Итак второе „поколение“ Маниловых в ленинском тексте — это два близнеца Маниловы: Манилов-буржуа и Манилов-социал-демократ-меньшевик. Их буржуазное существо едино. Недомыслие второго выражает затаенные мысли первого. Командует в этой паре первый Манилов, Манилов-буржуа. Социальная насыщенность гоголевского образа стала глубоко иной. Острота образа невероятно возрасла. Образ вознесен Лениным на новую историческую ступень — на ступень буржуазно-демократической революции, перерастающей в социалистическую. Социальная функция образа стала новой, центры резко переместились. Прекраснодушная мечтательность и прожектерство, мягкость и вежливость — это ширмы буржуазного Манилова, не больше. Он хищен и кровожаден, он — идеолог денежного мешка, против которого построились баррикады Красной Пресни. Его , скрытая в образе Гоголя, — с величайшей яркостью вскрыта в ленинской трактовке. Но мы узнаем именно Манилова и на этом этапе — в этом тайна художественного образа.

1912 год. Эпоха подъема революционного движения. Мировая империалистическая бойня вспыхнет всего через два года. Обостренность классовых противоречий эпохи империализма сказывается всё резче. Классовые силы всё отчетливее стягиваются к двум сторонам баррикады. Новый — уже третий — Манилов возникает перед нами на этапе 1912—1914 гг. Любопытно, что этот „правнук“ имеет одно весьма серьезное сходство со своим прадедом. У них общее социальное происхождение. Манилов этапа 1912—1914 гг. — дворянин, как и его прадед. Это новое качество Манилова сначала указывается Лениным в порядке исторической реминисценции. 1912 год был годом юбилея Герцена. Отнять Герцена у торжествующей либеральной клики, доказать, что, несмотря на все колебания между либерализмом и демократизимом, демократ всё же брал в нем верх, — важная задача. Разоблачение крепостнического существа либерального „культурного“ дворянства вообще — одна из острейших разоблачительных тем Ленина в эти годы. крепостнического дворянства и буржуазии, смыкающийся перед лицом растущего рабочего движения, вызвал к жизни эту разоблачительную ленинскую тему. Чрезвычайно характерна поэтому та дворянская компания, куда попадает Манилов в 1912 г. в качестве равноправного члена: „Дворяне дали России Биронов и Аракчеевых, бесчисленное количество «пьяных офицеров, забияк, картежных игроков, героев ярмарок, псарей, драгунов, секунов, серальников» да прекраснодушных Маниловых“.22 Сопоставление, как видим, чрезвычайно многозначительное: это единый дворянско-крепостнический эксплоататорский ряд. В 1905 году фамилия Манилова соединилась с неизвестной дворянским бархатным книгам фамилией Петрункевича. Зато в 1914 году эта фамилия соединяется с громкой фамилией Трубецкого.

■ **Зафиксированные сведения**:
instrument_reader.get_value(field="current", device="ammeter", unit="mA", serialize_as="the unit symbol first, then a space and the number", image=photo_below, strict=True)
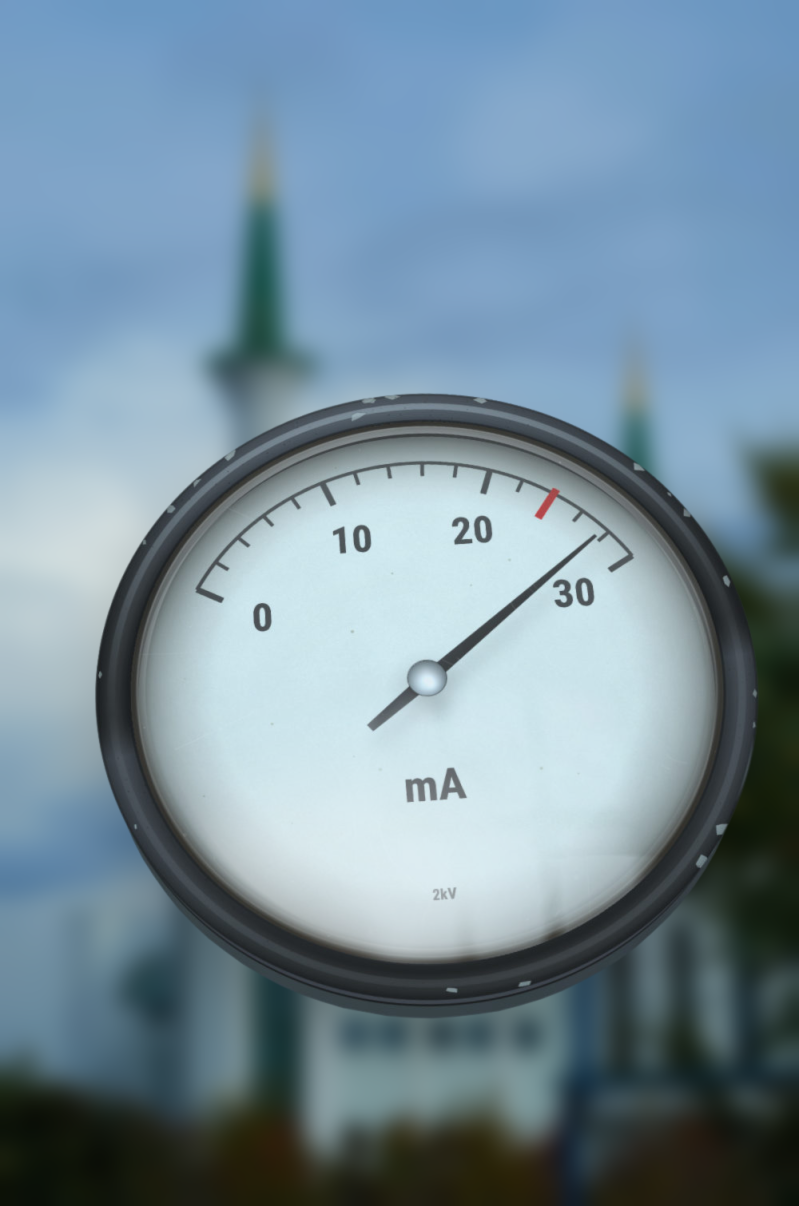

■ **Задание**: В тексте о ленинской трактовке образа Манилова есть цитата о том, что дворяне дали России. Выпишите все наименования, которые стоят в этой цитате внутри кавычек «», сохранив их форму из текста.

■ **Решение задания**: пьяных офицеров, забияк, картежных игроков, героев ярмарок, псарей, драгунов, секунов, серальников